BioVERSE: Representation Alignment of Biomedical Modalities to LLMs for Multi-Modal Reasoning

TL;DR

BioVERSE addresses the challenge of siloed biomedical embeddings by introducing a modular encoder–projector–LLM framework that projects modality-specific BioFM embeddings into the LLM’s token space and treats them as special tokens for joint reasoning. It implements a two-stage training scheme—alignment (autoregressive or contrastive) followed by light instruction tuning with LoRA—to enable zero-shot cross-modal tasks across scRNA-seq, proteins, and small molecules. Across cell-type annotation, molecular description, and protein-oriented text generation, BioVERSE with compact backbones matches or surpasses larger text-only baselines while providing richer, explainable outputs and maintaining deployment practicality. The approach is modular and extensible, enabling on-prem deployment and future expansion to additional modalities and backbones, with open-sourcing to foster community benchmarking and advancement in embedding-aware biomedical reasoning.

Abstract

Recent advances in large language models (LLMs) and biomedical foundation models (BioFMs) have achieved strong results in biological text reasoning, molecular modeling, and single-cell analysis, yet they remain siloed in disjoint embedding spaces, limiting cross-modal reasoning. We present BIOVERSE (Biomedical Vector Embedding Realignment for Semantic Engagement), a two-stage approach that adapts pretrained BioFMs as modality encoders and aligns them with LLMs through lightweight, modality-specific projection layers. The approach first aligns each modality to a shared LLM space through independently trained projections, allowing them to interoperate naturally, and then applies standard instruction tuning with multi-modal data to bring them together for downstream reasoning. By unifying raw biomedical data with knowledge embedded in LLMs, the approach enables zero-shot annotation, cross-modal question answering, and interactive, explainable dialogue. Across tasks spanning cell-type annotation, molecular description, and protein function reasoning, compact BIOVERSE configurations surpass larger LLM baselines while enabling richer, generative outputs than existing BioFMs, establishing a foundation for principled multi-modal biomedical reasoning.

Paper Structure

This paper contains 37 sections, 5 equations, 3 figures, 3 tables.

Figures (3)

  • Figure 1: BioVERSE base architecture: a modality-specific BioFM encodes a biological entity, and its output embeddings are mapped by a projection layer into the LLM's embedding space via special tokens (e.g. [BIO]).

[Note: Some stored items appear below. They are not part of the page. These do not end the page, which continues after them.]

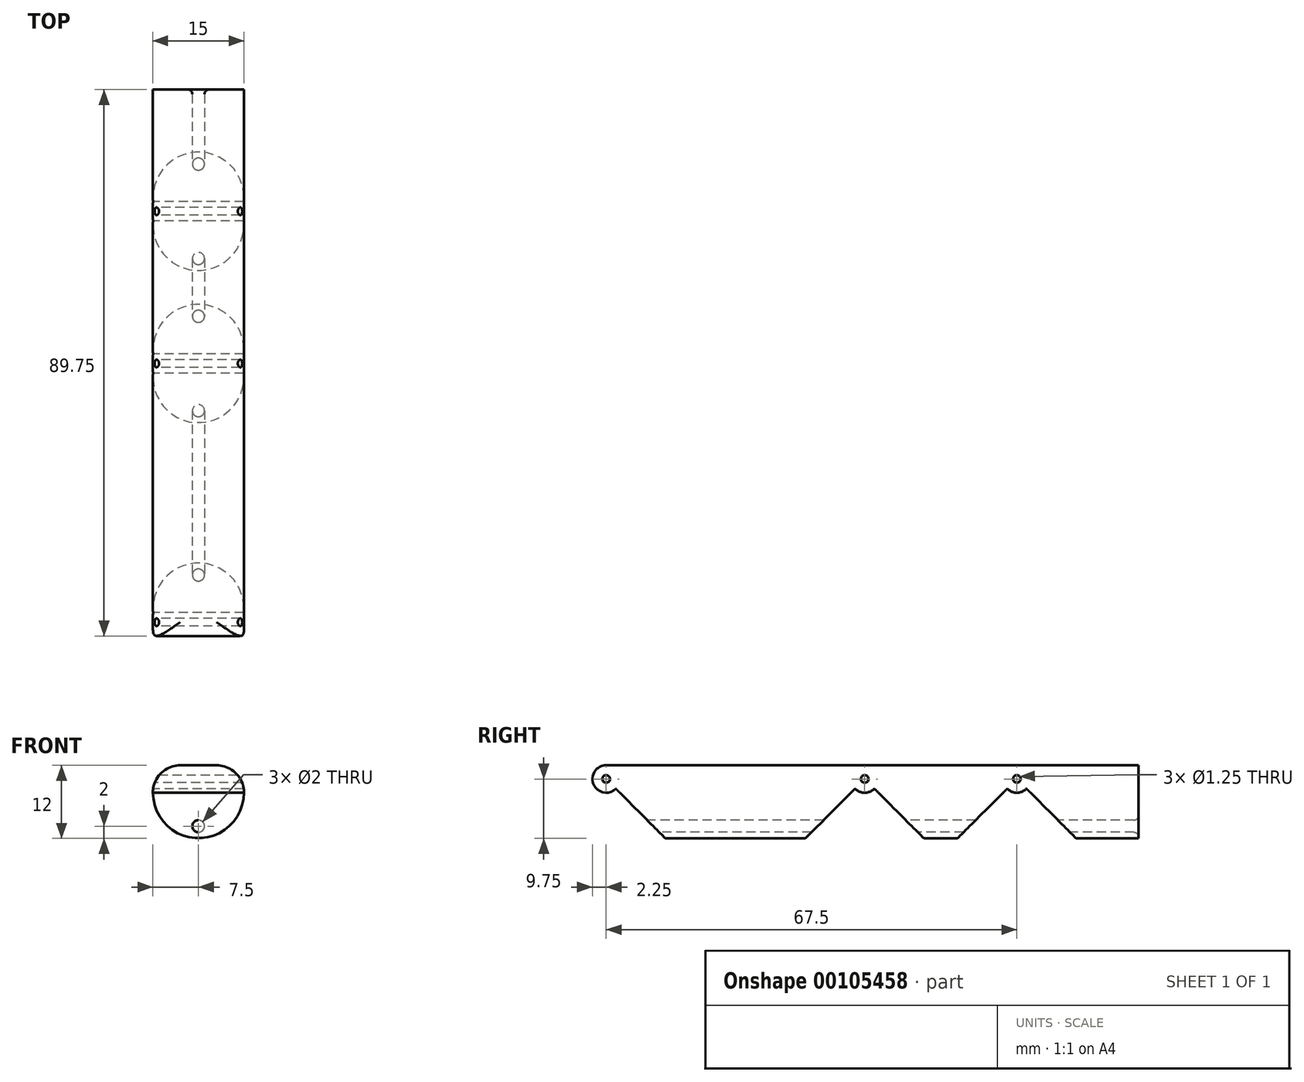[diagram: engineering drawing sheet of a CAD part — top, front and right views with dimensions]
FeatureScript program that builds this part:
annotation { "Feature Type Name" : "Feature", "Feature Type Description" : "" }
export const myFeature = defineFeature(function(context is Context, id is Id, definition is map)
    precondition{}
    {
        {
            assignVariable(context, id + "F0", {"name" : "FingerL1", "anyValue" : 42.5 * mm});
        }
        {
            assignVariable(context, id + "F1", {"name" : "FingerL2", "anyValue" : 25 * mm});
        }
        {
            assignVariable(context, id + "F2", {"name" : "FingerL3", "anyValue" : 20 * mm});
        }
        {
            assignVariable(context, id + "F3", {"name" : "FingerW", "anyValue" : 15 * mm});
        }
        {
            assignVariable(context, id + "F4", {"variableType" : VariableType.LENGTH, "name" : "FingerH", "lengthValue" : 12 * mm});
        }
        {
            var Q0;
            Q0=qCreatedBy(makeId("Front.planeOp"),FACE);
            var sketch = newSketch(context, id + "F5", { "sketchPlane" : qUnion([Q0])});
            skArc(sketch, "E0", {"start": v(-7.5, 0) * mm, "mid": v(0, -7.5) * mm, "end": v(7.5, 0) * mm});
            skArc(sketch, "E1", {"start": v(-7.5, 0) * mm, "mid": v(-6.18, 3.18) * mm, "end": v(-3, 4.5) * mm});
            skArc(sketch, "E2", {"start": v(7.5, 0) * mm, "mid": v(6.18, 3.18) * mm, "end": v(3, 4.5) * mm});
            skLineSegment(sketch, "E3", {"start": v(-3, 4.5) * mm, "end": v(3, 4.5) * mm});
            skCircle(sketch, "E4", {"center": v(0, -5.5) * mm, "radius": 1 * mm});
            skSolve(sketch);
        }
        {
            var Q0;
            Q0 = qSketchRegion(id + "F5", true);
            extrude(context, id + "F6", {"entities" : qUnion([Q0]), "oppositeDirection" : true, "depth" : getVariable(context, 'FingerL1') + getVariable(context, 'FingerL2') + getVariable(context, 'FingerL3'), "offsetDistance" : 25 * mm, "hasSecondDirection" : true, "secondDirectionOppositeDirection" : false, "secondDirectionDepth" : (getVariable(context, 'FingerH') - getVariable(context, 'FingerW') / 2) / 2});
        }
        {
            var Q0;
            Q0=qCreatedBy(makeId("Right.planeOp"),FACE);
            var sketch = newSketch(context, id + "F7", { "sketchPlane" : qUnion([Q0])});
            skLineSegment(sketch, "E5", {"start": v(0, 2.25) * mm, "end": v(42.5, 2.25) * mm});
            skLineSegment(sketch, "E6", {"start": v(42.5, 2.25) * mm, "end": v(67.5, 2.25) * mm});
            skLineSegment(sketch, "E7", {"start": v(67.5, 2.25) * mm, "end": v(87.5, 2.25) * mm});
            skCircle(sketch, "E8", {"center": v(42.5, 2.25) * mm, "radius": 0.63 * mm});
            skCircle(sketch, "E9", {"center": v(67.5, 2.25) * mm, "radius": 0.62 * mm});
            skCircle(sketch, "E10", {"center": v(42.5, 2.25) * mm, "radius": 2.25 * mm});
            skCircle(sketch, "E11", {"center": v(67.5, 2.25) * mm, "radius": 2.25 * mm});
            skCircle(sketch, "E12", {"center": v(0, 2.25) * mm, "radius": 0.63 * mm});
            skCircle(sketch, "E13", {"center": v(0, 2.25) * mm, "radius": 2.25 * mm});
            skLineSegment(sketch, "E14", {"start": v(0, 2.25) * mm, "end": v(9.75, -7.5) * mm});
            skLineSegment(sketch, "E15", {"start": v(9.75, -7.5) * mm, "end": v(32.75, -7.5) * mm});
            skLineSegment(sketch, "E16", {"start": v(32.75, -7.5) * mm, "end": v(42.5, 2.25) * mm});
            skLineSegment(sketch, "E17", {"start": v(42.5, 2.25) * mm, "end": v(52.25, -7.5) * mm});
            skLineSegment(sketch, "E18", {"start": v(52.25, -7.5) * mm, "end": v(57.75, -7.5) * mm});
            skLineSegment(sketch, "E19", {"start": v(57.75, -7.5) * mm, "end": v(67.5, 2.25) * mm});
            skLineSegment(sketch, "E20", {"start": v(67.5, 2.25) * mm, "end": v(77.25, -7.5) * mm});
            skLineSegment(sketch, "E21", {"start": v(77.25, -7.5) * mm, "end": v(87.5, -7.5) * mm});
            skLineSegment(sketch, "E22", {"start": v(87.5, -7.5) * mm, "end": v(87.5, 2.25) * mm});
            skPoint(sketch, "E23.0", {"position": v(0, -7.5) * mm});
            skCircle(sketch, "E24", {"center": v(0, 2.25) * mm, "radius": 3 * mm});
            skCircle(sketch, "E25", {"center": v(42.5, 2.25) * mm, "radius": 3 * mm});
            skCircle(sketch, "E26", {"center": v(67.5, 2.25) * mm, "radius": 3 * mm});
            skPoint(sketch, "E27.0", {"position": v(87.5, 4.5) * mm});
            skLineSegment(sketch, "E28", {"start": v(87.5, 2.25) * mm, "end": v(87.5, 4.5) * mm});
            skLineSegment(sketch, "E29", {"start": v(87.5, 4.5) * mm, "end": v(0, 4.5) * mm});
            skSolve(sketch);
        }
        {
            var Q0;
            {var subQ0=sQuery(id+"F7.wireOp",EDGE,"E13");var subQ1=sQuery(id+"F7.wireOp",EDGE,"E5");var subQ2=makeQuery(id+"F7.imprint","INTERSECT",VERTEX,{"derivedFrom":[subQ1,subQ0]});Q0=makeQuery(id+"F7.imprint","IMPRINT",FACE,{"disambiguationData":[TD([[makeQuery(id+"F7.imprint","IMPRINT",EDGE,{"disambiguationData":[TD([[subQ2,1.0]])],"derivedFrom":subQ1}),1.0]])]});}
            var Q1;
            {var subQ0=sQuery(id+"F7.wireOp",EDGE,"E13");var subQ1=sQuery(id+"F7.wireOp",EDGE,"E5");var subQ2=makeQuery(id+"F7.imprint","INTERSECT",VERTEX,{"derivedFrom":[subQ1,subQ0]});Q1=makeQuery(id+"F7.imprint","IMPRINT",FACE,{"disambiguationData":[TD([[makeQuery(id+"F7.imprint","IMPRINT",EDGE,{"disambiguationData":[TD([[subQ2,1.0]])],"derivedFrom":subQ1}),-1.0]])]});}
            var Q2;
            {var subQ0=sQuery(id+"F7.wireOp",EDGE,"E24");var subQ1=sQuery(id+"F7.wireOp",EDGE,"E5");var subQ2=makeQuery(id+"F7.imprint","INTERSECT",VERTEX,{"derivedFrom":[subQ1,subQ0]});Q2=makeQuery(id+"F7.imprint","IMPRINT",FACE,{"disambiguationData":[TD([[makeQuery(id+"F7.imprint","IMPRINT",EDGE,{"disambiguationData":[TD([[subQ2,1.0]])],"derivedFrom":subQ1}),-1.0]])]});}
            var Q3;
            {var subQ0=sQuery(id+"F7.wireOp",EDGE,"E15");Q3=makeQuery(id+"F7.imprint","IMPRINT",FACE,{"disambiguationData":[TD([[makeQuery(id+"F7.imprint","IMPRINT",EDGE,{"derivedFrom":subQ0}),1.0]])]});}
            var Q4;
            {var subQ0=sQuery(id+"F7.wireOp",EDGE,"E25");var subQ1=sQuery(id+"F7.wireOp",EDGE,"E5");var subQ2=makeQuery(id+"F7.imprint","INTERSECT",VERTEX,{"derivedFrom":[subQ1,subQ0]});Q4=makeQuery(id+"F7.imprint","IMPRINT",FACE,{"disambiguationData":[TD([[makeQuery(id+"F7.imprint","IMPRINT",EDGE,{"disambiguationData":[TD([[subQ2,-1.0]])],"derivedFrom":subQ1}),-1.0]])]});}
            var Q5;
            {var subQ0=sQuery(id+"F7.wireOp",EDGE,"E10");var subQ1=sQuery(id+"F7.wireOp",EDGE,"E5");var subQ2=makeQuery(id+"F7.imprint","INTERSECT",VERTEX,{"derivedFrom":[subQ1,subQ0]});Q5=makeQuery(id+"F7.imprint","IMPRINT",FACE,{"disambiguationData":[TD([[makeQuery(id+"F7.imprint","IMPRINT",EDGE,{"disambiguationData":[TD([[subQ2,-1.0]])],"derivedFrom":subQ1}),-1.0]])]});}
            var Q6;
            {var subQ0=sQuery(id+"F7.wireOp",EDGE,"E8");var subQ1=sQuery(id+"F7.wireOp",EDGE,"E6");var subQ2=makeQuery(id+"F7.imprint","INTERSECT",VERTEX,{"derivedFrom":[subQ1,subQ0]});Q6=makeQuery(id+"F7.imprint","IMPRINT",FACE,{"disambiguationData":[TD([[makeQuery(id+"F7.imprint","IMPRINT",EDGE,{"disambiguationData":[TD([[subQ2,-1.0]])],"derivedFrom":subQ1}),-1.0]])]});}
            var Q7;
            {var subQ0=sQuery(id+"F7.wireOp",EDGE,"E25");var subQ1=sQuery(id+"F7.wireOp",EDGE,"E6");var subQ2=makeQuery(id+"F7.imprint","INTERSECT",VERTEX,{"derivedFrom":[subQ1,subQ0]});Q7=makeQuery(id+"F7.imprint","IMPRINT",FACE,{"disambiguationData":[TD([[makeQuery(id+"F7.imprint","IMPRINT",EDGE,{"disambiguationData":[TD([[subQ2,1.0]])],"derivedFrom":subQ1}),-1.0]])]});}
            var Q8;
            {var subQ0=sQuery(id+"F7.wireOp",EDGE,"E18");Q8=makeQuery(id+"F7.imprint","IMPRINT",FACE,{"disambiguationData":[TD([[makeQuery(id+"F7.imprint","IMPRINT",EDGE,{"derivedFrom":subQ0}),1.0]])]});}
            var Q9;
            {var subQ0=sQuery(id+"F7.wireOp",EDGE,"E26");var subQ1=sQuery(id+"F7.wireOp",EDGE,"E6");var subQ2=makeQuery(id+"F7.imprint","INTERSECT",VERTEX,{"derivedFrom":[subQ1,subQ0]});Q9=makeQuery(id+"F7.imprint","IMPRINT",FACE,{"disambiguationData":[TD([[makeQuery(id+"F7.imprint","IMPRINT",EDGE,{"disambiguationData":[TD([[subQ2,-1.0]])],"derivedFrom":subQ1}),-1.0]])]});}
            var Q10;
            {var subQ0=sQuery(id+"F7.wireOp",EDGE,"E11");var subQ1=sQuery(id+"F7.wireOp",EDGE,"E6");var subQ2=makeQuery(id+"F7.imprint","INTERSECT",VERTEX,{"derivedFrom":[subQ1,subQ0]});Q10=makeQuery(id+"F7.imprint","IMPRINT",FACE,{"disambiguationData":[TD([[makeQuery(id+"F7.imprint","IMPRINT",EDGE,{"disambiguationData":[TD([[subQ2,-1.0]])],"derivedFrom":subQ1}),-1.0]])]});}
            var Q11;
            {var subQ0=sQuery(id+"F7.wireOp",EDGE,"E9");var subQ1=sQuery(id+"F7.wireOp",EDGE,"E7");var subQ2=makeQuery(id+"F7.imprint","INTERSECT",VERTEX,{"derivedFrom":[subQ1,subQ0]});Q11=makeQuery(id+"F7.imprint","IMPRINT",FACE,{"disambiguationData":[TD([[makeQuery(id+"F7.imprint","IMPRINT",EDGE,{"disambiguationData":[TD([[subQ2,-1.0]])],"derivedFrom":subQ1}),-1.0]])]});}
            var Q12;
            {var subQ0=sQuery(id+"F7.wireOp",EDGE,"E26");var subQ1=sQuery(id+"F7.wireOp",EDGE,"E7");var subQ2=makeQuery(id+"F7.imprint","INTERSECT",VERTEX,{"derivedFrom":[subQ1,subQ0]});Q12=makeQuery(id+"F7.imprint","IMPRINT",FACE,{"disambiguationData":[TD([[makeQuery(id+"F7.imprint","IMPRINT",EDGE,{"disambiguationData":[TD([[subQ2,1.0]])],"derivedFrom":subQ1}),-1.0]])]});}
            var Q13;
            {var subQ0=sQuery(id+"F7.wireOp",EDGE,"E21");Q13=makeQuery(id+"F7.imprint","IMPRINT",FACE,{"disambiguationData":[TD([[makeQuery(id+"F7.imprint","IMPRINT",EDGE,{"derivedFrom":subQ0}),1.0]])]});}
            var Q14;
            {var subQ0=sQuery(id+"F7.wireOp",EDGE,"E20");var subQ1=sQuery(id+"F7.wireOp",EDGE,"E9");var subQ2=makeQuery(id+"F7.imprint","INTERSECT",VERTEX,{"derivedFrom":[subQ1,subQ0]});Q14=makeQuery(id+"F7.imprint","IMPRINT",FACE,{"disambiguationData":[TD([[makeQuery(id+"F7.imprint","IMPRINT",EDGE,{"disambiguationData":[TD([[subQ2,1.0]])],"derivedFrom":subQ1}),-1.0]])]});}
            var Q15;
            {var subQ0=sQuery(id+"F7.wireOp",EDGE,"E11");var subQ1=sQuery(id+"F7.wireOp",EDGE,"E6");var subQ2=makeQuery(id+"F7.imprint","INTERSECT",VERTEX,{"derivedFrom":[subQ1,subQ0]});Q15=makeQuery(id+"F7.imprint","IMPRINT",FACE,{"disambiguationData":[TD([[makeQuery(id+"F7.imprint","IMPRINT",EDGE,{"disambiguationData":[TD([[subQ2,-1.0]])],"derivedFrom":subQ1}),1.0]])]});}
            var Q16;
            {var subQ0=sQuery(id+"F7.wireOp",EDGE,"E17");var subQ1=sQuery(id+"F7.wireOp",EDGE,"E8");var subQ2=makeQuery(id+"F7.imprint","INTERSECT",VERTEX,{"derivedFrom":[subQ1,subQ0]});Q16=makeQuery(id+"F7.imprint","IMPRINT",FACE,{"disambiguationData":[TD([[makeQuery(id+"F7.imprint","IMPRINT",EDGE,{"disambiguationData":[TD([[subQ2,1.0]])],"derivedFrom":subQ1}),-1.0]])]});}
            var Q17;
            {var subQ0=sQuery(id+"F7.wireOp",EDGE,"E10");var subQ1=sQuery(id+"F7.wireOp",EDGE,"E5");var subQ2=makeQuery(id+"F7.imprint","INTERSECT",VERTEX,{"derivedFrom":[subQ1,subQ0]});Q17=makeQuery(id+"F7.imprint","IMPRINT",FACE,{"disambiguationData":[TD([[makeQuery(id+"F7.imprint","IMPRINT",EDGE,{"disambiguationData":[TD([[subQ2,-1.0]])],"derivedFrom":subQ1}),1.0]])]});}
            var Q18;
            {var subQ0=sQuery(id+"F7.wireOp",EDGE,"E24");var subQ1=sQuery(id+"F7.wireOp",EDGE,"E5");var subQ2=makeQuery(id+"F7.imprint","INTERSECT",VERTEX,{"derivedFrom":[subQ1,subQ0]});Q18=makeQuery(id+"F7.imprint","IMPRINT",FACE,{"disambiguationData":[TD([[makeQuery(id+"F7.imprint","IMPRINT",EDGE,{"disambiguationData":[TD([[subQ2,1.0]])],"derivedFrom":subQ1}),1.0]])]});}
            var Q19;
            {var subQ0=sQuery(id+"F7.wireOp",EDGE,"E24");var subQ1=sQuery(id+"F7.wireOp",EDGE,"E5");var subQ2=makeQuery(id+"F7.imprint","INTERSECT",VERTEX,{"derivedFrom":[subQ1,subQ0]});Q19=makeQuery(id+"F7.imprint","IMPRINT",FACE,{"disambiguationData":[TD([[makeQuery(id+"F7.imprint","IMPRINT",EDGE,{"disambiguationData":[TD([[subQ2,-1.0]])],"derivedFrom":subQ1}),1.0]])]});}
            var Q20;
            {var subQ0=sQuery(id+"F7.wireOp",EDGE,"E25");var subQ1=sQuery(id+"F7.wireOp",EDGE,"E6");var subQ2=makeQuery(id+"F7.imprint","INTERSECT",VERTEX,{"derivedFrom":[subQ1,subQ0]});Q20=makeQuery(id+"F7.imprint","IMPRINT",FACE,{"disambiguationData":[TD([[makeQuery(id+"F7.imprint","IMPRINT",EDGE,{"disambiguationData":[TD([[subQ2,1.0]])],"derivedFrom":subQ1}),1.0]])]});}
            var Q21;
            {var subQ0=sQuery(id+"F7.wireOp",EDGE,"E25");var subQ1=sQuery(id+"F7.wireOp",EDGE,"E5");var subQ2=makeQuery(id+"F7.imprint","INTERSECT",VERTEX,{"derivedFrom":[subQ1,subQ0]});Q21=makeQuery(id+"F7.imprint","IMPRINT",FACE,{"disambiguationData":[TD([[makeQuery(id+"F7.imprint","IMPRINT",EDGE,{"disambiguationData":[TD([[subQ2,-1.0]])],"derivedFrom":subQ1}),1.0]])]});}
            var Q22;
            {var subQ0=sQuery(id+"F7.wireOp",EDGE,"E25");var subQ1=sQuery(id+"F7.wireOp",EDGE,"E6");var subQ2=makeQuery(id+"F7.imprint","INTERSECT",VERTEX,{"derivedFrom":[subQ1,subQ0]});Q22=makeQuery(id+"F7.imprint","IMPRINT",FACE,{"disambiguationData":[TD([[makeQuery(id+"F7.imprint","IMPRINT",EDGE,{"disambiguationData":[TD([[subQ2,-1.0]])],"derivedFrom":subQ1}),1.0]])]});}
            var Q23;
            {var subQ0=sQuery(id+"F7.wireOp",EDGE,"E26");var subQ1=sQuery(id+"F7.wireOp",EDGE,"E6");var subQ2=makeQuery(id+"F7.imprint","INTERSECT",VERTEX,{"derivedFrom":[subQ1,subQ0]});Q23=makeQuery(id+"F7.imprint","IMPRINT",FACE,{"disambiguationData":[TD([[makeQuery(id+"F7.imprint","IMPRINT",EDGE,{"disambiguationData":[TD([[subQ2,-1.0]])],"derivedFrom":subQ1}),1.0]])]});}
            var Q24;
            {var subQ0=sQuery(id+"F7.wireOp",EDGE,"E26");var subQ1=sQuery(id+"F7.wireOp",EDGE,"E7");var subQ2=makeQuery(id+"F7.imprint","INTERSECT",VERTEX,{"derivedFrom":[subQ1,subQ0]});Q24=makeQuery(id+"F7.imprint","IMPRINT",FACE,{"disambiguationData":[TD([[makeQuery(id+"F7.imprint","IMPRINT",EDGE,{"disambiguationData":[TD([[subQ2,1.0]])],"derivedFrom":subQ1}),1.0]])]});}
            var Q25;
            {var subQ3=sQuery(id+"F7.wireOp",EDGE,"E28");Q25=makeQuery(id+"F7.imprint","IMPRINT",FACE,{"disambiguationData":[TD([[makeQuery(id+"F7.imprint","IMPRINT",EDGE,{"derivedFrom":subQ3}),1.0]])]});}
            extrude(context, id + "F8", {"entities" : qUnion([Q0, Q1, Q2, Q3, Q4, Q5, Q6, Q7, Q8, Q9, Q10, Q11, Q12, Q13, Q14, Q15, Q16, Q17, Q18, Q19, Q20, Q21, Q22, Q23, Q24, Q25]), "operationType" : NewBodyOperationType.INTERSECT, "endBound" : BoundingType.THROUGH_ALL, "depth" : 25 * mm, "offsetDistance" : 25 * mm, "hasSecondDirection" : true, "secondDirectionBound" : SecondDirectionBoundingType.THROUGH_ALL, "secondDirectionOppositeDirection" : true, "secondDirectionDepth" : 25 * mm});
        }
        {
            var Q0;
            Q0=makeQuery(id+"F8.boolean.opBoolean","INTERSECT",EDGE,{"derivedFrom":[makeQuery(id+"F6.opExtrude","SWEPT_FACE",FACE,{"disambiguationData":[OSD([sQuery(id+"F5.wireOp",EDGE,"E4")])]}),makeQuery(id+"F8.boolean.toolComplement.opBoolean","COPY",FACE,{"derivedFrom":makeQuery(id+"F8.opExtrude","SWEPT_FACE",FACE,{"disambiguationData":[OSD([sQuery(id+"F7.wireOp",EDGE,"E20")])]})})]});
            var Q1;
            Q1=makeQuery(id+"F8.boolean.opBoolean","INTERSECT",EDGE,{"derivedFrom":[makeQuery(id+"F6.opExtrude","SWEPT_FACE",FACE,{"disambiguationData":[OSD([sQuery(id+"F5.wireOp",EDGE,"E4")])]}),makeQuery(id+"F8.boolean.toolComplement.opBoolean","COPY",FACE,{"derivedFrom":makeQuery(id+"F8.opExtrude","SWEPT_FACE",FACE,{"disambiguationData":[OSD([sQuery(id+"F7.wireOp",EDGE,"E19")])]})})]});
            var Q2;
            Q2=makeQuery(id+"F8.boolean.opBoolean","INTERSECT",EDGE,{"derivedFrom":[makeQuery(id+"F6.opExtrude","SWEPT_FACE",FACE,{"disambiguationData":[OSD([sQuery(id+"F5.wireOp",EDGE,"E4")])]}),makeQuery(id+"F8.boolean.toolComplement.opBoolean","COPY",FACE,{"derivedFrom":makeQuery(id+"F8.opExtrude","SWEPT_FACE",FACE,{"disambiguationData":[OSD([sQuery(id+"F7.wireOp",EDGE,"E17")])]})})]});
            var Q3;
            Q3=makeQuery(id+"F8.boolean.opBoolean","INTERSECT",EDGE,{"derivedFrom":[makeQuery(id+"F6.opExtrude","SWEPT_FACE",FACE,{"disambiguationData":[OSD([sQuery(id+"F5.wireOp",EDGE,"E4")])]}),makeQuery(id+"F8.boolean.toolComplement.opBoolean","COPY",FACE,{"derivedFrom":makeQuery(id+"F8.opExtrude","SWEPT_FACE",FACE,{"disambiguationData":[OSD([sQuery(id+"F7.wireOp",EDGE,"E16")])]})})]});
            var Q4;
            Q4=makeQuery(id+"F8.boolean.opBoolean","INTERSECT",EDGE,{"derivedFrom":[makeQuery(id+"F6.opExtrude","SWEPT_FACE",FACE,{"disambiguationData":[OSD([sQuery(id+"F5.wireOp",EDGE,"E4")])]}),makeQuery(id+"F8.boolean.toolComplement.opBoolean","COPY",FACE,{"derivedFrom":makeQuery(id+"F8.opExtrude","SWEPT_FACE",FACE,{"disambiguationData":[OSD([sQuery(id+"F7.wireOp",EDGE,"E14")])]})})]});
            var Q5;
            Q5=makeQuery(id+"F6.opExtrude","CAP_EDGE",EDGE,{"disambiguationData":[OSD([sQuery(id+"F5.wireOp",EDGE,"E4")])],"isStart":false});
            fillet(context, id + "F9", {"entities" : qUnion([Q0, Q1, Q2, Q3, Q4, Q5]), "tangentPropagation" : true, "radius" : 0.75 * mm, "defaultsChanged" : true, "vertexSettings" : [], "allowEdgeOverflow" : false});
        }
    });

In the alignment stage, only the projection layer $P_\theta$ is trainable, while the encoder $f_b$ and the LLM $g$ remain frozen. In the subsequent instruction-tuning stage, we allow both $P_\theta$ and the low-rank adapter (LoRA) within the LLM to be trainable. Stage 1 (S1) can be trained using autoregressive (AR) or contrastive (CT) loss, while stage 2 (S2) is always AR.
  • Figure 2: UMAP visualization of scRNA-seq and text embeddings. Left: before alignment, cell embeddings (green) form isolated clusters within the LLM embedding space. Right: after alignment, cell embeddings are pulled closer to biologically relevant text and separated from unrelated general-domain text. BioVERSE successfully realigns the modalities into a shared representation space.
  • Figure 3: Example generative annotation on PBMC10K: BioVERSE produces the label and reasoning grounded in gene evidence.